------ Records for processing ------
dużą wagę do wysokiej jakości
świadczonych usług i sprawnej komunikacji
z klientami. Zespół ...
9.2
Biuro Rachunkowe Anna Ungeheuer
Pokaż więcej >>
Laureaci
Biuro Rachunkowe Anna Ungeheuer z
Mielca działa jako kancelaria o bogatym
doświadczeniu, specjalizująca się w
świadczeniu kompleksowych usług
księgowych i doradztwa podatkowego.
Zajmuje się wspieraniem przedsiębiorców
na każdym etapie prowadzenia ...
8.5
------
Write out every line of the entries above word for word, keeping the original line breaks.

dużą wagę do wysokiej jakości
świadczonych usług i sprawnej komunikacji
z klientami. Zespół ...
9.2
Biuro Rachunkowe Anna Ungeheuer
Pokaż więcej >>
Laureaci
Biuro Rachunkowe Anna Ungeheuer z
Mielca działa jako kancelaria o bogatym
doświadczeniu, specjalizująca się w
świadczeniu kompleksowych usług
księgowych i doradztwa podatkowego.
Zajmuje się wspieraniem przedsiębiorców
na każdym etapie prowadzenia ...
8.5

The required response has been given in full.